• **Exercise aim**
Please reproduce, word for word, the lines in the records starting at the line that contains "oir s’ouvrent." and ending at the line that contains "que, mais cela ne semble pas suffire", with both of those lines included.

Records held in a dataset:

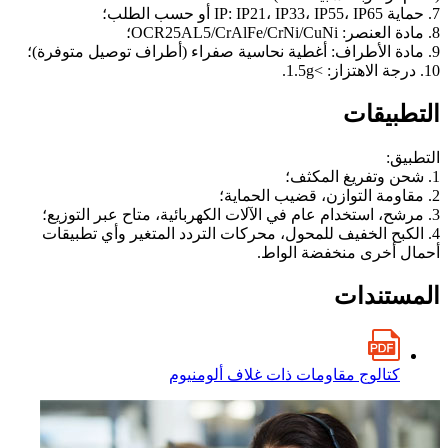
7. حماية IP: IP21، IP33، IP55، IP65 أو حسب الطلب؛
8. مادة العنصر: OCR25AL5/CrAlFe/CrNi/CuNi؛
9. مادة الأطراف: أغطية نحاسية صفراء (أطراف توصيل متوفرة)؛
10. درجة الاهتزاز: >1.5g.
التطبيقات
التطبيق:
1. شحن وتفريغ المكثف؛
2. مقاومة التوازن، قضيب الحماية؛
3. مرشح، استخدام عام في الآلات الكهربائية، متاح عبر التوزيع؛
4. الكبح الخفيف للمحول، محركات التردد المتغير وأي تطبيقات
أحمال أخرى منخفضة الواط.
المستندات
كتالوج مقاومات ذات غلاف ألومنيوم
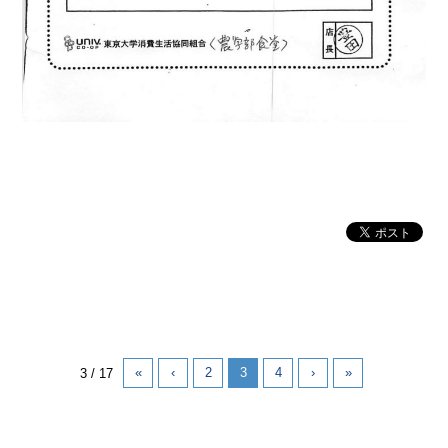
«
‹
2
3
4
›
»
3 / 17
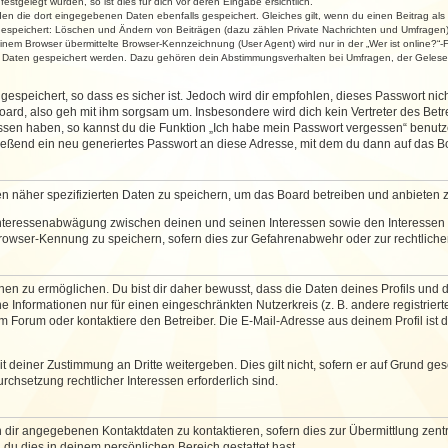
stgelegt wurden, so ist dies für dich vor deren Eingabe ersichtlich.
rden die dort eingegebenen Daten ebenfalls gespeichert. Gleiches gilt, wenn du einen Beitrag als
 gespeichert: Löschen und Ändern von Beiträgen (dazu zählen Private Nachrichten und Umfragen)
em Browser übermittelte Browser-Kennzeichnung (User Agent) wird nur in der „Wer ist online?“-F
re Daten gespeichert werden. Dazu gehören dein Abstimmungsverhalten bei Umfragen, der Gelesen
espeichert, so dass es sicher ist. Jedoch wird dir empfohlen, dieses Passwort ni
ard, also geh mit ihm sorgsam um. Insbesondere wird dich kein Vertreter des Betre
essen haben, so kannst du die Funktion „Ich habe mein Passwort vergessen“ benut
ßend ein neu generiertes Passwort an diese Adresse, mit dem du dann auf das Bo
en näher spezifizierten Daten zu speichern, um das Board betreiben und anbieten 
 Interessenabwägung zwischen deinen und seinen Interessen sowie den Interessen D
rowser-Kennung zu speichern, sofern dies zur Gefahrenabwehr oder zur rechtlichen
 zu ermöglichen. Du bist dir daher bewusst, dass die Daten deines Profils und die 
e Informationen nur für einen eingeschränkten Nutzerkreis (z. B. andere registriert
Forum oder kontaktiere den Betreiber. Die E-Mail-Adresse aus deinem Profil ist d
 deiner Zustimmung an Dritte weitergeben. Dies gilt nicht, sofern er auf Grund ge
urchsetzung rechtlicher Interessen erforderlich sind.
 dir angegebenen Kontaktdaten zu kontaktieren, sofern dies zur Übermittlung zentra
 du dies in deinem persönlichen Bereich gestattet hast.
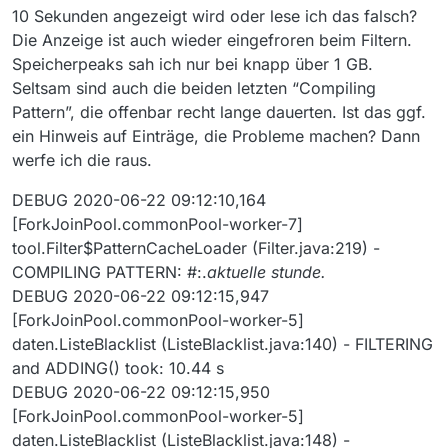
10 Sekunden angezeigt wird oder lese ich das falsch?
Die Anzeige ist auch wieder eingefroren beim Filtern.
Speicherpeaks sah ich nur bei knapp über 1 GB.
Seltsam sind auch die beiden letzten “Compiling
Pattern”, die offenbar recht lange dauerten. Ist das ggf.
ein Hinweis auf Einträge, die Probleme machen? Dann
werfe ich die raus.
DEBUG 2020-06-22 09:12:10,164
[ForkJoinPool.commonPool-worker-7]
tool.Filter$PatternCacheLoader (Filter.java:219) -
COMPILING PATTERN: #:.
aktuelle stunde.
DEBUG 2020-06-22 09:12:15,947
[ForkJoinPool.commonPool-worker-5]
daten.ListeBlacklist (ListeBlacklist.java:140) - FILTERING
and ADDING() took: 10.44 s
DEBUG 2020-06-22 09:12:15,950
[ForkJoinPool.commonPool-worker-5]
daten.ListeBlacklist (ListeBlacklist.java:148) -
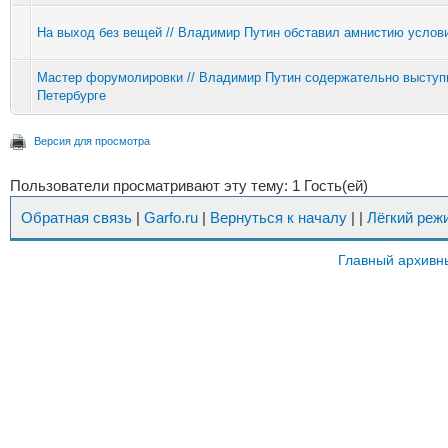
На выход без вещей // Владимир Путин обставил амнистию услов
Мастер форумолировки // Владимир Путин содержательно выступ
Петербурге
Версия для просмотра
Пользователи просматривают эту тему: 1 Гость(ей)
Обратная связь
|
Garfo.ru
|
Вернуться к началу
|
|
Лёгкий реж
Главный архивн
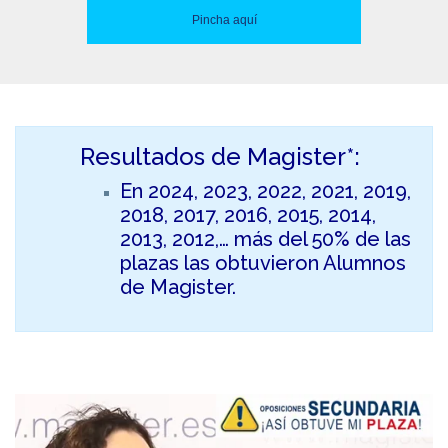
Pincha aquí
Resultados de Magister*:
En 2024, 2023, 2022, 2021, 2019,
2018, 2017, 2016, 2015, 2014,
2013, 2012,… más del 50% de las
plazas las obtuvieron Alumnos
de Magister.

...

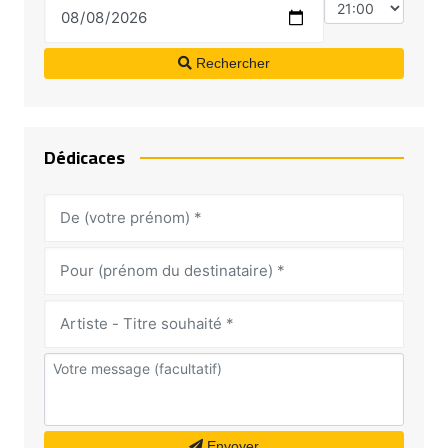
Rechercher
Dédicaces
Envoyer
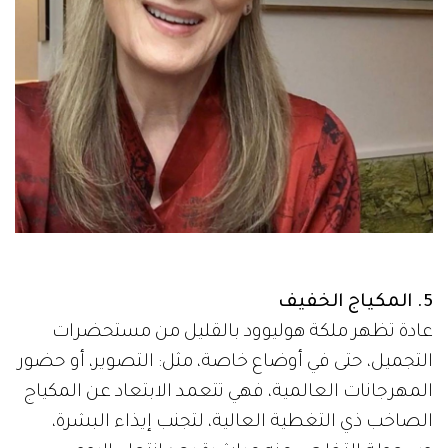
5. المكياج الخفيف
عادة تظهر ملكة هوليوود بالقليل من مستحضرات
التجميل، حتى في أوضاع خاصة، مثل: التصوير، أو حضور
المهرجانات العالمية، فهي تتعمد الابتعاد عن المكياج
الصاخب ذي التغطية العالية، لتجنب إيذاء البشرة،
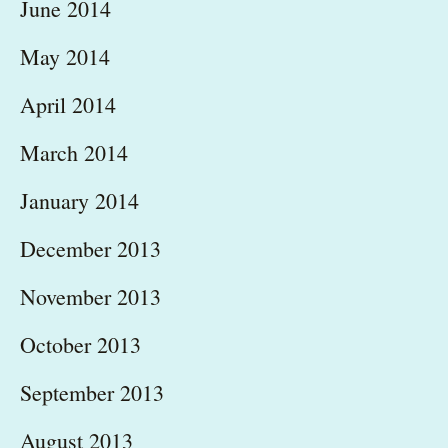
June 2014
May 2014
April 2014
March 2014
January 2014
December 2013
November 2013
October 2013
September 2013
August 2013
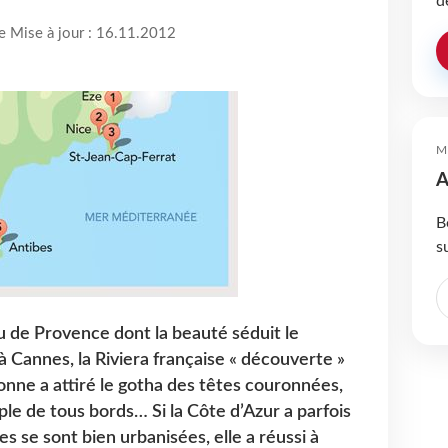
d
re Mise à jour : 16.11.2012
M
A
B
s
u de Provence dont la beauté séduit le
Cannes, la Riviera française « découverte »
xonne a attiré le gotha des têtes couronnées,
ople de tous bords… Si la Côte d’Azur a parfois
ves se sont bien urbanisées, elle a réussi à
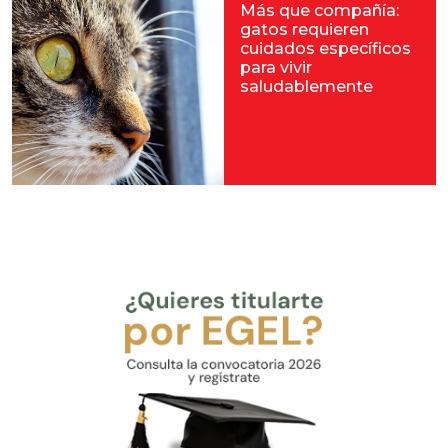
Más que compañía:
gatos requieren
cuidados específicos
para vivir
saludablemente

--

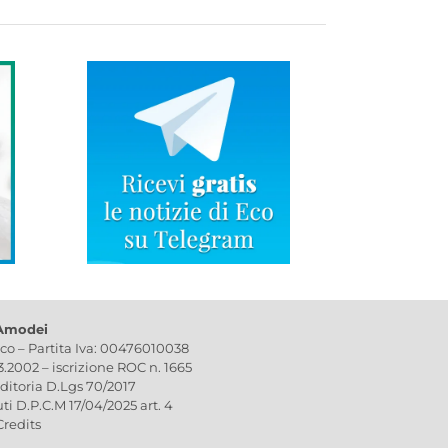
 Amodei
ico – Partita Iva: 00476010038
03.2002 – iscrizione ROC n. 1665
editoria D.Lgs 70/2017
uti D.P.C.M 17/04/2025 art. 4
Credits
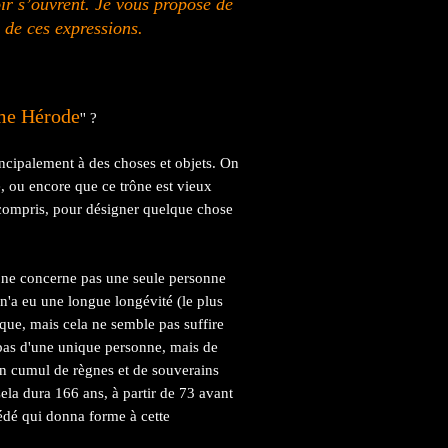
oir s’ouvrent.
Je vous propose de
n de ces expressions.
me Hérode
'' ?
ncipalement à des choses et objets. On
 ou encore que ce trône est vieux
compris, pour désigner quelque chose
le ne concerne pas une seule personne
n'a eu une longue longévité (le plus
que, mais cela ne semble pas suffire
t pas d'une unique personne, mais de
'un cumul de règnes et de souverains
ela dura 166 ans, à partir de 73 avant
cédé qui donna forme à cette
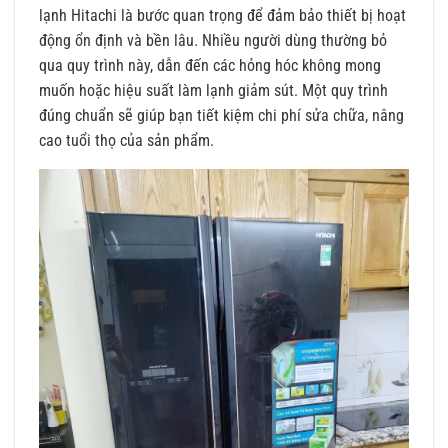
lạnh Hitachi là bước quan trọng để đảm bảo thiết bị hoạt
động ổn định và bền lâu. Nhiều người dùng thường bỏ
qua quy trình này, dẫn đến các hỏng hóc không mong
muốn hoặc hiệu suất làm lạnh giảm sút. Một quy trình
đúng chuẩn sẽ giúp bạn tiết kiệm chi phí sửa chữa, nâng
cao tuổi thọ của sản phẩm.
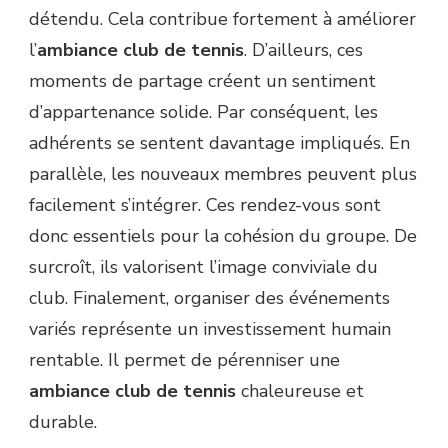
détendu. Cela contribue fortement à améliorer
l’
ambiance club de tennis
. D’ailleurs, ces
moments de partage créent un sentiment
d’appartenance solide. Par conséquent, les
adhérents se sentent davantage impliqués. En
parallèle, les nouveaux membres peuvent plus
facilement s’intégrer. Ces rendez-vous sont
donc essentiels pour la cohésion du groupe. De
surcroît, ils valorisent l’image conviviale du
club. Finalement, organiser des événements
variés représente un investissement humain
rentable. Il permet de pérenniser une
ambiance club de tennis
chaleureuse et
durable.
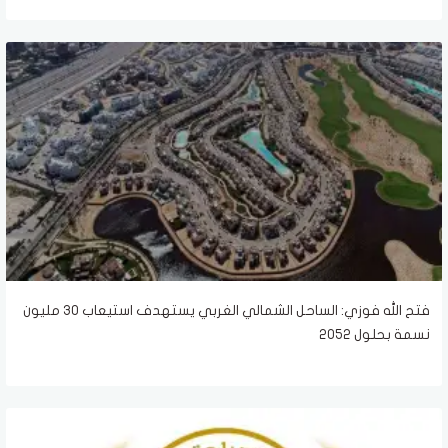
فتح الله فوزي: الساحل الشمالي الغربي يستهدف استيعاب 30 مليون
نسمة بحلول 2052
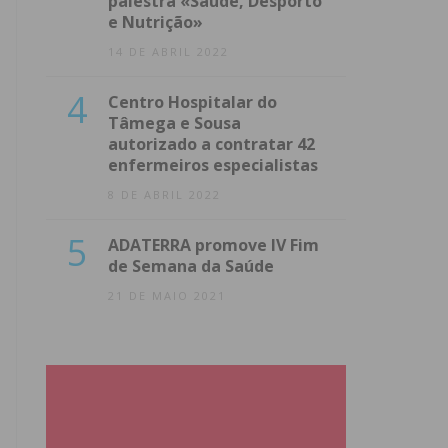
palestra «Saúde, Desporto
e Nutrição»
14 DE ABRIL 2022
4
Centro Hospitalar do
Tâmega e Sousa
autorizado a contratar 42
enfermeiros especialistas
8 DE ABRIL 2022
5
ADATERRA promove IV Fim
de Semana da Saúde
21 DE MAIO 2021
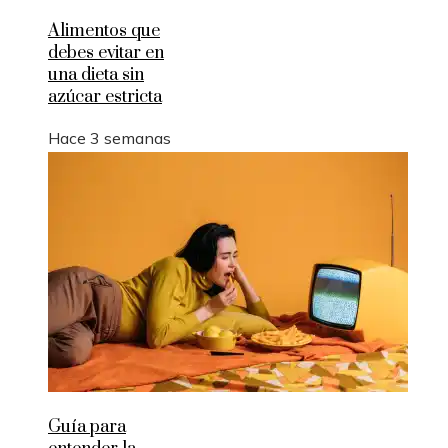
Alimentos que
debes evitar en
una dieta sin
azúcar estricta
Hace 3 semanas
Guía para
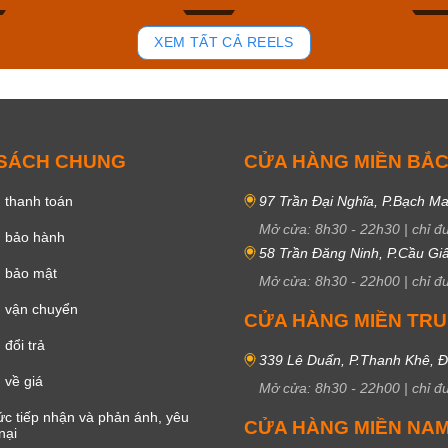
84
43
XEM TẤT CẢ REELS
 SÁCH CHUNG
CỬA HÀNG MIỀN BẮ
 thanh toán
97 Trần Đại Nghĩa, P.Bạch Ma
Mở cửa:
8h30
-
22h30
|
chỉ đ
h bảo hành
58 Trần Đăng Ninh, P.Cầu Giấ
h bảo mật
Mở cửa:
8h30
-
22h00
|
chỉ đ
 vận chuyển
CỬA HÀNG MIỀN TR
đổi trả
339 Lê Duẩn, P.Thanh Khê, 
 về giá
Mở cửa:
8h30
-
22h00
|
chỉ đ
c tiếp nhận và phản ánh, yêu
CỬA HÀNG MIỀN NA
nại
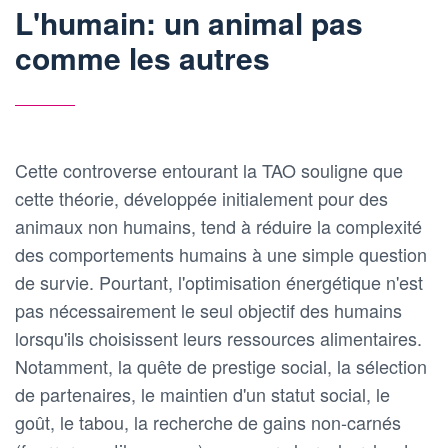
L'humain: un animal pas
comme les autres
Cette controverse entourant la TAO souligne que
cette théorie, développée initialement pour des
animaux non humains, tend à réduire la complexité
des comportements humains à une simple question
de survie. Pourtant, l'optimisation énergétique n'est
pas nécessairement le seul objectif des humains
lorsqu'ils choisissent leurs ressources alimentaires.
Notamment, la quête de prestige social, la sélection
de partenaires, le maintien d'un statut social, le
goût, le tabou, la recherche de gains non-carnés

• **Finished task**
oir s’ouvrent.
Je vous propose de
n de ces expressions.
me Hérode
'' ?
ncipalement à des choses et objets. On
 ou encore que ce trône est vieux
compris, pour désigner quelque chose
le ne concerne pas une seule personne
n'a eu une longue longévité (le plus
que, mais cela ne semble pas suffire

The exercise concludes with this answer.